South L.A. Communities gather for "The March"
“We’re gathered here today because we are tired of the senseless killing of our people,” said Malaika Tawasufi of the US Organization. “This is a protest to say we’re not gonna take it anymore.” On the 50th anniversary of the assassination, or martyrdom, of Malcolm X, hundreds of community leaders and members of South Los Angeles’s churches, labor unions, and neighborhoods marched along Martin Luther King Boulevard from LAPD Southwest Station to Leimert Park to protest police brutality.
While publicized as an event calling for justice for Ezell Ford, who was killed by LAPD last August, “THE MARCH for Justice and Unity” and the rally that followed did not focus on a single individual. The names of several nationally recognizable Black boys and men whose lives concluded with a confrontation with police rang through the normally quiet neighborhood surrounding Leimert Park: Eric Garner, Tamir Rice, Mike Brown, Oscar Grant, and Ezell Ford.
Another name was added to this list, although he still lives: days before this rally Jamar Nicholson was thought to have a replica gun as he walked to school with friends, and was therefore shot by LAPD according to The Brotherhood Crusade and The Sentinel. Nicholson’s sister made an appearance and thanked participants for their support, but could not speak about the ongoing investigation.
These names were followed by demands for justice, the proposal of “no peace,” and a gesture of surrender, “hands up, don’t shoot,” followed by one of power, the “Black Power” fist. This was not about any single individual, but rather a community doing things it’s members often say it needs to do: uniting, speaking out, and “staying woke.”
“THE MARCH” was organized by The Sentinel publisher Danny Bakewell Sr., The Brotherhood Crusade, The Black Community Clergy and Labor Alliance, The Black Leadership Coalition, and labor groups such as SEIU “who thought it was necessary to get out en masse to protest the goings on of today,” according to Tawasufi.
The rally signaled a shift from a protest to a platform to speak out beyond shouting “No justice, no peace.” Black Nationalists, Christians, members of the Nation of Islam took the same stage to present a united front where radical thought was not suppressed. California Representative Karen Bass’ declaration that communities “have to stay in the streets” while representatives get solutions through Washington, was followed, in the space of an hour, by a call to Black Liberation, or separatism, from community activist Brother Tony Muhammad, who asked the LAPD, “Do you want us to kill you back?”

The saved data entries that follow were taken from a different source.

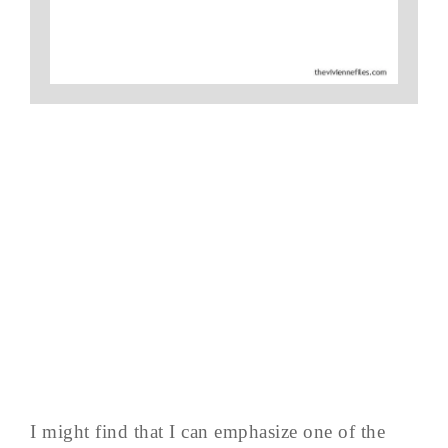
I might find that I can emphasize one of the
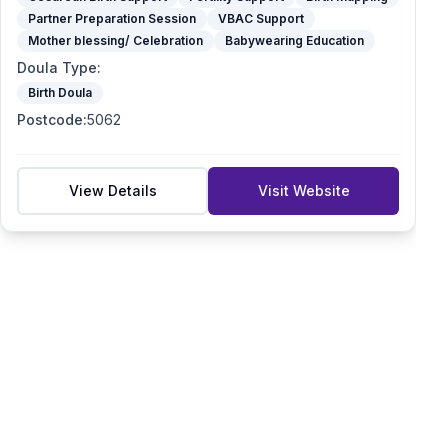
Partner Preparation Session
VBAC Support
Mother blessing/ Celebration
Babywearing Education
Doula Type
:
Birth Doula
Postcode
:
5062
View Details
Visit Website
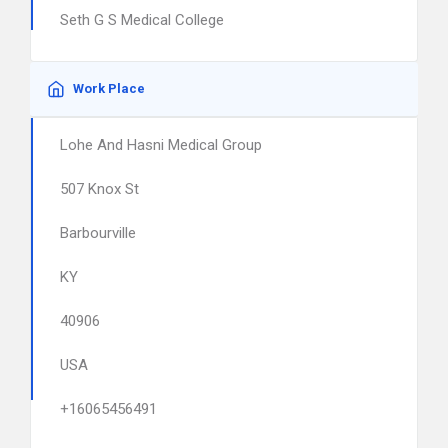
Seth G S Medical College
Work Place
Lohe And Hasni Medical Group
507 Knox St
Barbourville
KY
40906
USA
+16065456491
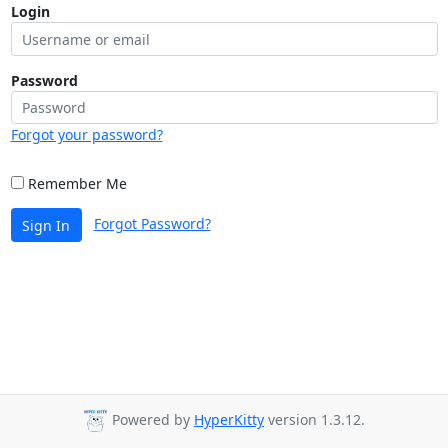
Login
Password
Forgot your password?
Remember Me
Forgot Password?
Sign In
Powered by
HyperKitty
version 1.3.12.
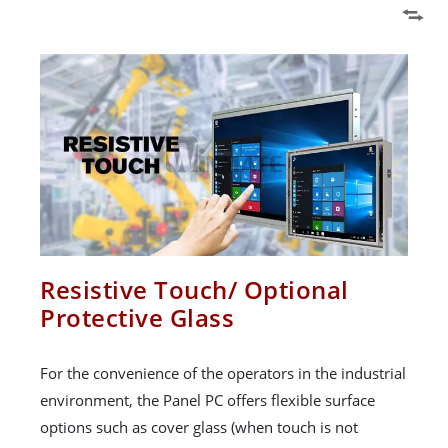
Resistive Touch/ Optional
Protective Glass
For the convenience of the operators in the industrial
environment, the Panel PC offers flexible surface
options such as cover glass (when touch is not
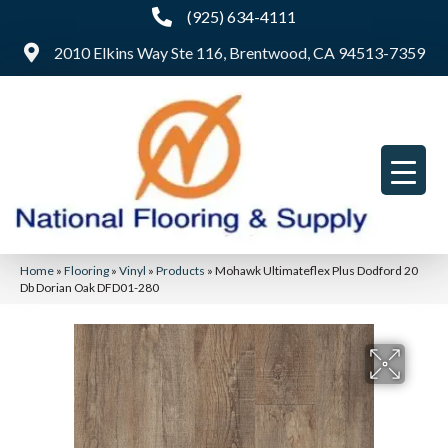
(925) 634-4111
2010 Elkins Way Ste 116, Brentwood, CA 94513-7359
Home
»
Flooring
»
Vinyl
»
Products
»
Mohawk Ultimateflex Plus Dodford 20
Db Dorian Oak DFD01-280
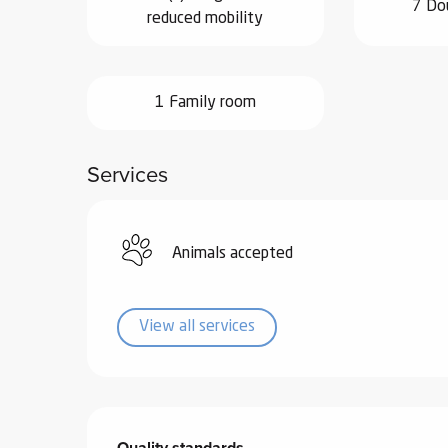
7 Do
reduced mobility
ub-
lub-
ite
re
1 Family room
our
ment
Services
ortation
tions
Animals accepted
View all services
Services offered
Quality standards
Quality standards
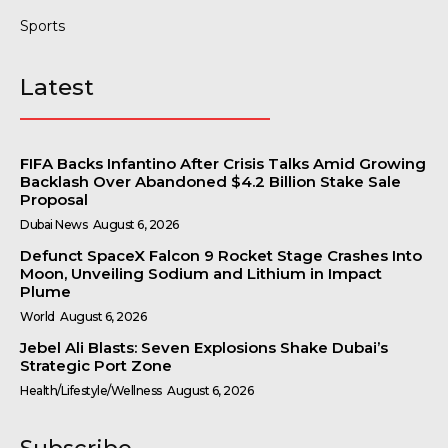
Sports
Latest
FIFA Backs Infantino After Crisis Talks Amid Growing
Backlash Over Abandoned $4.2 Billion Stake Sale
Proposal
Dubai News
August 6, 2026
Defunct SpaceX Falcon 9 Rocket Stage Crashes Into
Moon, Unveiling Sodium and Lithium in Impact
Plume
World
August 6, 2026
Jebel Ali Blasts: Seven Explosions Shake Dubai’s
Strategic Port Zone
Health/Lifestyle/Wellness
August 6, 2026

“It is imperative that we send a message of unity,”said Reverend Rosalynn Brookins of Temple AME. “ When Black children die on the streets it is not about what denomination you come from, it’s about us coming together with a collective voice saying, “enough is enough.”
“Literally,” said Bakewell Sr., “our children and our future’s lives depend upon it.”
Members of the US Organization, a Black Nationalist organization established by Dr. Maulana Karenga in 1966, took the opportunity to make demands for the indictment of the officers involved with the shooting of Ezell Ford, the placement of body cameras on all law enforcement officers, and the collection of data for all law enforcement stops, including the ones without cause. They also took the time to call upon Attorney General Kamala Harris to establish a special unit to investigate law enforcement in cases that involve the use of lethal force.
“The police cannot police themselves,” said Chimbuku Tembo of the African American Cultural Center.
While the designation of police brutality as a humanity issue could translate to demonstrating outside a community directly affected by it, participants seemed to emphasize the need for the community to become more self-reliant.
At its most radical, this idea manifested itself as separatism’s call for Black Americans to reclaim their freedom. However, among other participants this translated to a refusal to solely wait on local, state, and federal institutions or the public at large to become their ally. “This is something that we’re doing on our behalf and in our interest. If we don’t do it, we can’t expect anyone else to speak for us,” said Tawafusi.
For Rev. Brookins, the community’s self-reliance begins with its self affirmation. “Change begins within, not without. When we can affirm who we are, our greatness, our brilliance, and our own geniuses, we can collectively come together regardless to what someone else thinks.”
Santa Monica College had its own event in celebration of Black History Month, as the Black Collegians Program organized one to have “everyone on campus just come together and celebrate living.” Members of the program and those in attendance donned “Black Lives Matter” and “We Can’t Breathe” shirts to express solidarity with recent victims of police brutality.
Performers included a poet named Quinoa, who spoke out against both police brutality and systematic racism while performing her original piece “My Country Tis of Thee, Sweet Land of Slavery,” and Ubiquitous Love Tribe, a hip-hop group whose performance was cut short by Associated Students over a dispute about the use of foul language.
Tijera Erncher, a member of the Black Collegians said “[the purpose of the event] is to have students come together to express talent through music, poetry, and dance.”